Among the critical cases that he handled in court was the case of murdering the Lebanese Director of Interior, Assad Khurshid. His literary legacy consisted of numerous books, including "Ethics of the Law Practice" and "Bloody Secrets" by Jean de Castaing.

== Literature and poetry ==
Takieddine was a writer of articles, prose and rhyming poetry. He had a relationship with Walieddine Yakan.

He was known for his book "Ethics of the Law Practice" (Arabic: Adab Almohamah أدب المحاماة) and his translation of "The Bloody Secrets" for Jules de Castine (Arabic: Alasrar Aldamya الأسرار الدامية ) from French to Arabic.

Egypt inspired and shaped the poetry of Sheikh Amine as he was directly exposed to both Egyptian and Lebanese writers staying in the Nile Valley. Among writers and poets he knew were Ahmad Chawki, Hafez Ibrahim, Waliyeddine Yakan, Ismail Sabri, Mahmoud Sami Al Baroudi, Daoud Barakat, Khalil Moutran, Salim Sarkis, Jurji Zaydan, Chibli Mallat, Chibli Chemayel, Imam Mohamad Al Abd, and other icons of poetry and literature.

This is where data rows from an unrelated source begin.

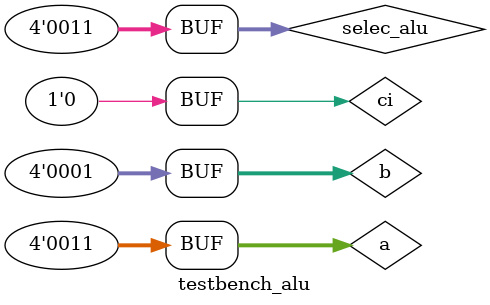
<source format=sv>
module testbench_alu();

	logic [3:0] a, b;
	logic ci;
	logic [3:0] selec_alu;
	logic [3:0] result;
	logic f_N, f_Z, f_C, f_V;
	
	alu alu_tb (a,b,ci,selec_alu,result,f_N,f_Z,f_C,f_V);
	
	initial begin
	selec_alu = 4'b0000;
	ci = 0;
	a = 4'b0011;
	b = 4'b0001;
	
	#20
	selec_alu = 4'b0001;
	ci = 0;
	a = 4'b0011;
	b = 4'b0001;
	
	#20
	selec_alu = 4'b0010;
	ci = 0;
	a = 4'b0011;
	b = 4'b0001;
	
	#20
	selec_alu = 4'b0011;
	ci = 0;
	a = 4'b0011;
	b = 4'b0001;
	end
	
endmodule
</source>
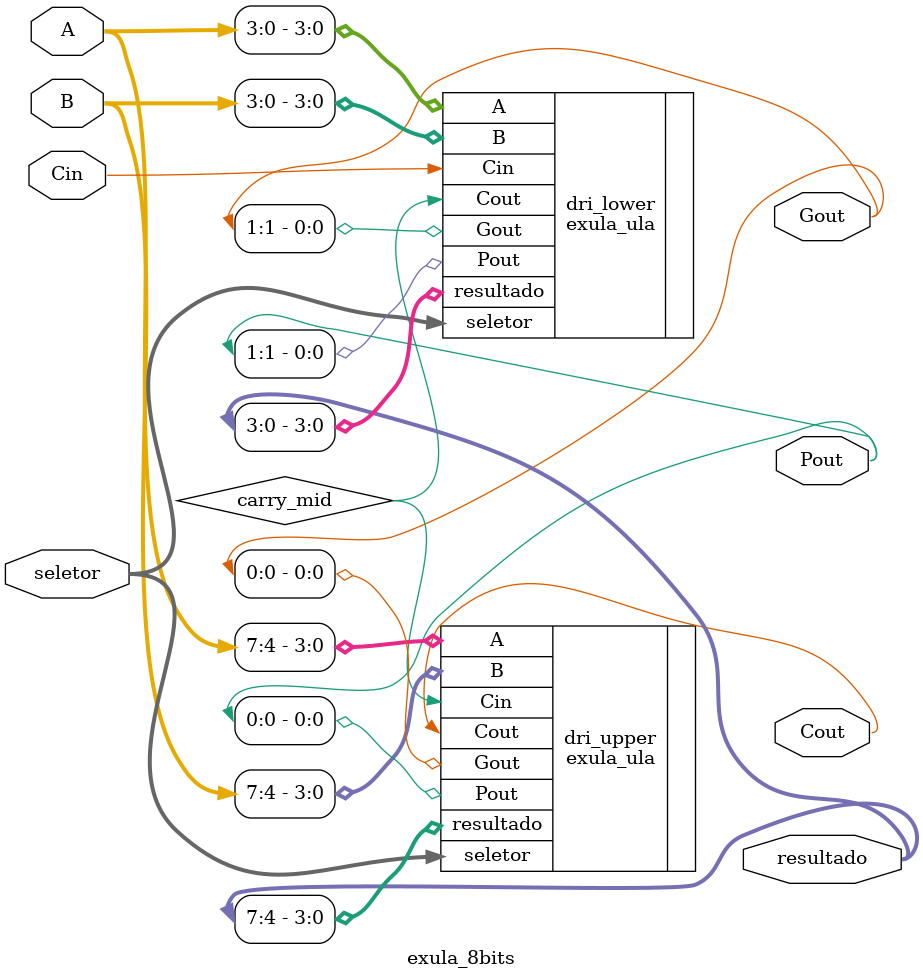
<source format=v>
module exula_8bits (
input [7:0] A,
input Cin,
input [7:0] B,
input [2:0] seletor,
output[7:0] resultado,
output Cout,
output [1:0]Gout, Pout);

wire carry_mid,G_mid,P_mid;

exula_ula dri_upper(.A(A[7:4]),
.Cin(carry_mid),
.B(B[7:4]),
.seletor(seletor),
.resultado(resultado[7:4]),
.Cout(Cout),
.Gout(Gout[0]),
.Pout(Pout[0]));


exula_ula dri_lower(.A(A[3:0]),
.Cin(Cin),
.B(B[3:0]),
.seletor(seletor),
.resultado(resultado[3:0]),
.Cout(carry_mid),
.Gout(Gout[1]),
.Pout(Pout[1]));

endmodule
</source>
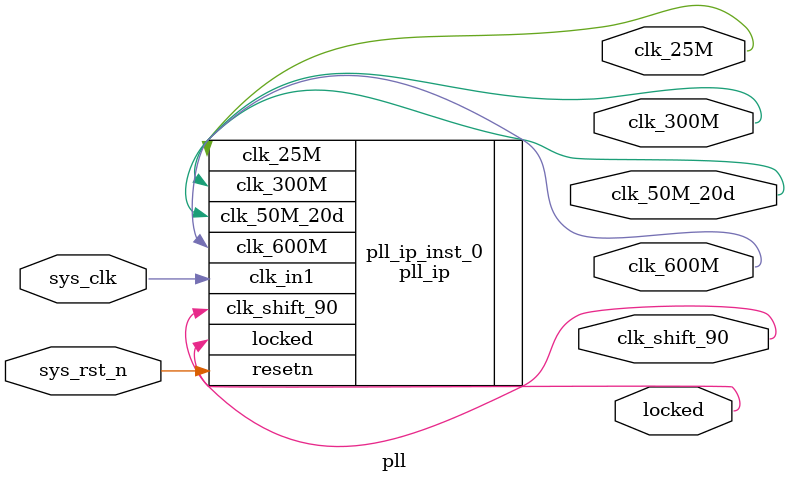
<source format=v>
module pll(
    input sys_clk,
    input sys_rst_n,
    output clk_300M,
    output clk_25M,
    output clk_shift_90,
    output clk_50M_20d,
    output clk_600M,
    output locked
    );


  pll_ip pll_ip_inst_0
   (
    // Clock out ports
    .clk_300M(clk_300M),     // output clk_300M
    .clk_25M(clk_25M),     // output clk_25M
    .clk_shift_90(clk_shift_90),     // output clk_shift_90
    .clk_50M_20d(clk_50M_20d),     // output clk_50M_20d
    .clk_600M(clk_600M),     // output clk_600M
    // Status and control signals
    .resetn(sys_rst_n), // input resetn
    .locked(locked),       // output locked
   // Clock in ports
    .clk_in1(sys_clk));      // input clk_in1
// INST_TAG_END ------ End INSTANTIATION Template

endmodule

</source>
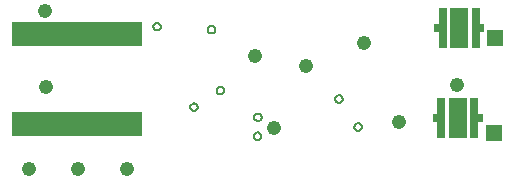
<source format=gbs>
G75*
G70*
%OFA0B0*%
%FSLAX24Y24*%
%IPPOS*%
%LPD*%
%AMOC8*
5,1,8,0,0,1.08239X$1,22.5*
%
%ADD10C,0.0050*%
%ADD11R,0.0592X0.1379*%
%ADD12R,0.0434X0.0277*%
%ADD13R,0.0276X0.1378*%
%ADD14R,0.4330X0.0830*%
%ADD15C,0.0476*%
%ADD16R,0.0580X0.0580*%
D10*
X010355Y005698D02*
X010357Y005720D01*
X010363Y005741D01*
X010372Y005760D01*
X010384Y005778D01*
X010400Y005794D01*
X010417Y005806D01*
X010437Y005815D01*
X010458Y005821D01*
X010480Y005823D01*
X010502Y005821D01*
X010523Y005815D01*
X010542Y005806D01*
X010560Y005794D01*
X010576Y005778D01*
X010588Y005760D01*
X010597Y005741D01*
X010603Y005720D01*
X010605Y005698D01*
X010603Y005676D01*
X010597Y005655D01*
X010588Y005636D01*
X010576Y005618D01*
X010560Y005602D01*
X010543Y005590D01*
X010523Y005581D01*
X010502Y005575D01*
X010480Y005573D01*
X010458Y005575D01*
X010437Y005581D01*
X010417Y005590D01*
X010400Y005602D01*
X010384Y005618D01*
X010372Y005635D01*
X010363Y005655D01*
X010357Y005676D01*
X010355Y005698D01*
X010365Y006328D02*
X010367Y006350D01*
X010373Y006371D01*
X010382Y006390D01*
X010394Y006408D01*
X010410Y006424D01*
X010427Y006436D01*
X010447Y006445D01*
X010468Y006451D01*
X010490Y006453D01*
X010512Y006451D01*
X010533Y006445D01*
X010552Y006436D01*
X010570Y006424D01*
X010586Y006408D01*
X010598Y006390D01*
X010607Y006371D01*
X010613Y006350D01*
X010615Y006328D01*
X010613Y006306D01*
X010607Y006285D01*
X010598Y006266D01*
X010586Y006248D01*
X010570Y006232D01*
X010553Y006220D01*
X010533Y006211D01*
X010512Y006205D01*
X010490Y006203D01*
X010468Y006205D01*
X010447Y006211D01*
X010427Y006220D01*
X010410Y006232D01*
X010394Y006248D01*
X010382Y006265D01*
X010373Y006285D01*
X010367Y006306D01*
X010365Y006328D01*
X009115Y007218D02*
X009117Y007240D01*
X009123Y007261D01*
X009132Y007280D01*
X009144Y007298D01*
X009160Y007314D01*
X009177Y007326D01*
X009197Y007335D01*
X009218Y007341D01*
X009240Y007343D01*
X009262Y007341D01*
X009283Y007335D01*
X009302Y007326D01*
X009320Y007314D01*
X009336Y007298D01*
X009348Y007280D01*
X009357Y007261D01*
X009363Y007240D01*
X009365Y007218D01*
X009363Y007196D01*
X009357Y007175D01*
X009348Y007156D01*
X009336Y007138D01*
X009320Y007122D01*
X009303Y007110D01*
X009283Y007101D01*
X009262Y007095D01*
X009240Y007093D01*
X009218Y007095D01*
X009197Y007101D01*
X009177Y007110D01*
X009160Y007122D01*
X009144Y007138D01*
X009132Y007155D01*
X009123Y007175D01*
X009117Y007196D01*
X009115Y007218D01*
X008235Y006668D02*
X008237Y006690D01*
X008243Y006711D01*
X008252Y006730D01*
X008264Y006748D01*
X008280Y006764D01*
X008297Y006776D01*
X008317Y006785D01*
X008338Y006791D01*
X008360Y006793D01*
X008382Y006791D01*
X008403Y006785D01*
X008422Y006776D01*
X008440Y006764D01*
X008456Y006748D01*
X008468Y006730D01*
X008477Y006711D01*
X008483Y006690D01*
X008485Y006668D01*
X008483Y006646D01*
X008477Y006625D01*
X008468Y006606D01*
X008456Y006588D01*
X008440Y006572D01*
X008423Y006560D01*
X008403Y006551D01*
X008382Y006545D01*
X008360Y006543D01*
X008338Y006545D01*
X008317Y006551D01*
X008297Y006560D01*
X008280Y006572D01*
X008264Y006588D01*
X008252Y006605D01*
X008243Y006625D01*
X008237Y006646D01*
X008235Y006668D01*
X008815Y009248D02*
X008817Y009270D01*
X008823Y009291D01*
X008832Y009310D01*
X008844Y009328D01*
X008860Y009344D01*
X008877Y009356D01*
X008897Y009365D01*
X008918Y009371D01*
X008940Y009373D01*
X008962Y009371D01*
X008983Y009365D01*
X009002Y009356D01*
X009020Y009344D01*
X009036Y009328D01*
X009048Y009310D01*
X009057Y009291D01*
X009063Y009270D01*
X009065Y009248D01*
X009063Y009226D01*
X009057Y009205D01*
X009048Y009186D01*
X009036Y009168D01*
X009020Y009152D01*
X009003Y009140D01*
X008983Y009131D01*
X008962Y009125D01*
X008940Y009123D01*
X008918Y009125D01*
X008897Y009131D01*
X008877Y009140D01*
X008860Y009152D01*
X008844Y009168D01*
X008832Y009185D01*
X008823Y009205D01*
X008817Y009226D01*
X008815Y009248D01*
X007005Y009348D02*
X007007Y009370D01*
X007013Y009391D01*
X007022Y009410D01*
X007034Y009428D01*
X007050Y009444D01*
X007067Y009456D01*
X007087Y009465D01*
X007108Y009471D01*
X007130Y009473D01*
X007152Y009471D01*
X007173Y009465D01*
X007192Y009456D01*
X007210Y009444D01*
X007226Y009428D01*
X007238Y009410D01*
X007247Y009391D01*
X007253Y009370D01*
X007255Y009348D01*
X007253Y009326D01*
X007247Y009305D01*
X007238Y009286D01*
X007226Y009268D01*
X007210Y009252D01*
X007193Y009240D01*
X007173Y009231D01*
X007152Y009225D01*
X007130Y009223D01*
X007108Y009225D01*
X007087Y009231D01*
X007067Y009240D01*
X007050Y009252D01*
X007034Y009268D01*
X007022Y009285D01*
X007013Y009305D01*
X007007Y009326D01*
X007005Y009348D01*
X013065Y006938D02*
X013067Y006960D01*
X013073Y006981D01*
X013082Y007000D01*
X013094Y007018D01*
X013110Y007034D01*
X013127Y007046D01*
X013147Y007055D01*
X013168Y007061D01*
X013190Y007063D01*
X013212Y007061D01*
X013233Y007055D01*
X013252Y007046D01*
X013270Y007034D01*
X013286Y007018D01*
X013298Y007000D01*
X013307Y006981D01*
X013313Y006960D01*
X013315Y006938D01*
X013313Y006916D01*
X013307Y006895D01*
X013298Y006876D01*
X013286Y006858D01*
X013270Y006842D01*
X013253Y006830D01*
X013233Y006821D01*
X013212Y006815D01*
X013190Y006813D01*
X013168Y006815D01*
X013147Y006821D01*
X013127Y006830D01*
X013110Y006842D01*
X013094Y006858D01*
X013082Y006875D01*
X013073Y006895D01*
X013067Y006916D01*
X013065Y006938D01*
X013705Y006008D02*
X013707Y006030D01*
X013713Y006051D01*
X013722Y006070D01*
X013734Y006088D01*
X013750Y006104D01*
X013767Y006116D01*
X013787Y006125D01*
X013808Y006131D01*
X013830Y006133D01*
X013852Y006131D01*
X013873Y006125D01*
X013892Y006116D01*
X013910Y006104D01*
X013926Y006088D01*
X013938Y006070D01*
X013947Y006051D01*
X013953Y006030D01*
X013955Y006008D01*
X013953Y005986D01*
X013947Y005965D01*
X013938Y005946D01*
X013926Y005928D01*
X013910Y005912D01*
X013893Y005900D01*
X013873Y005891D01*
X013852Y005885D01*
X013830Y005883D01*
X013808Y005885D01*
X013787Y005891D01*
X013767Y005900D01*
X013750Y005912D01*
X013734Y005928D01*
X013722Y005945D01*
X013713Y005965D01*
X013707Y005986D01*
X013705Y006008D01*
D11*
X017150Y006298D03*
X017200Y009318D03*
D12*
X017829Y009318D03*
X016570Y009318D03*
X016520Y006298D03*
X017779Y006298D03*
D13*
X017701Y006298D03*
X016598Y006298D03*
X016648Y009318D03*
X017751Y009318D03*
D14*
X004470Y009113D03*
X004470Y006113D03*
D15*
X002870Y004618D03*
X004495Y004618D03*
X006120Y004618D03*
X003430Y007348D03*
X003400Y009868D03*
X010380Y008358D03*
X012080Y008028D03*
X014040Y008818D03*
X017140Y007388D03*
X015180Y006168D03*
X011020Y005958D03*
D16*
X018370Y005818D03*
X018400Y008968D03*
M02*

</source>
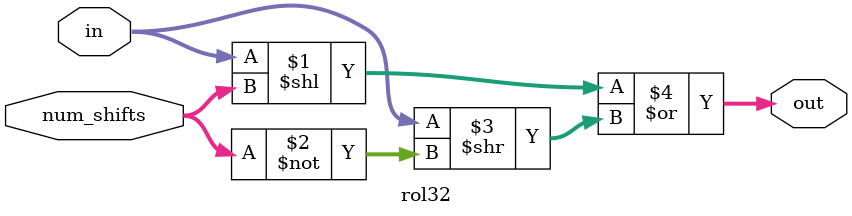
<source format=v>
module rol32 (in, num_shifts, out);
	input wire signed[31:0] in;
	input wire signed[31:0] num_shifts;
	output wire signed[31:0] out;
	
		
	assign out = (in << num_shifts) | (in >> ~num_shifts);


endmodule
</source>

His poetry was collected by his son, Wasim. It was later lost during the bloody events of Beirut and recollected recently by Najeeb Al-Baini. It was well-articulated, with carefully-chosen, elegant and truthful wording, reflecting his clemency, serenity, affability, and grandeur. His literature also includes his translation of the novel "The Story of a Poor Young Man" from French to Arabic.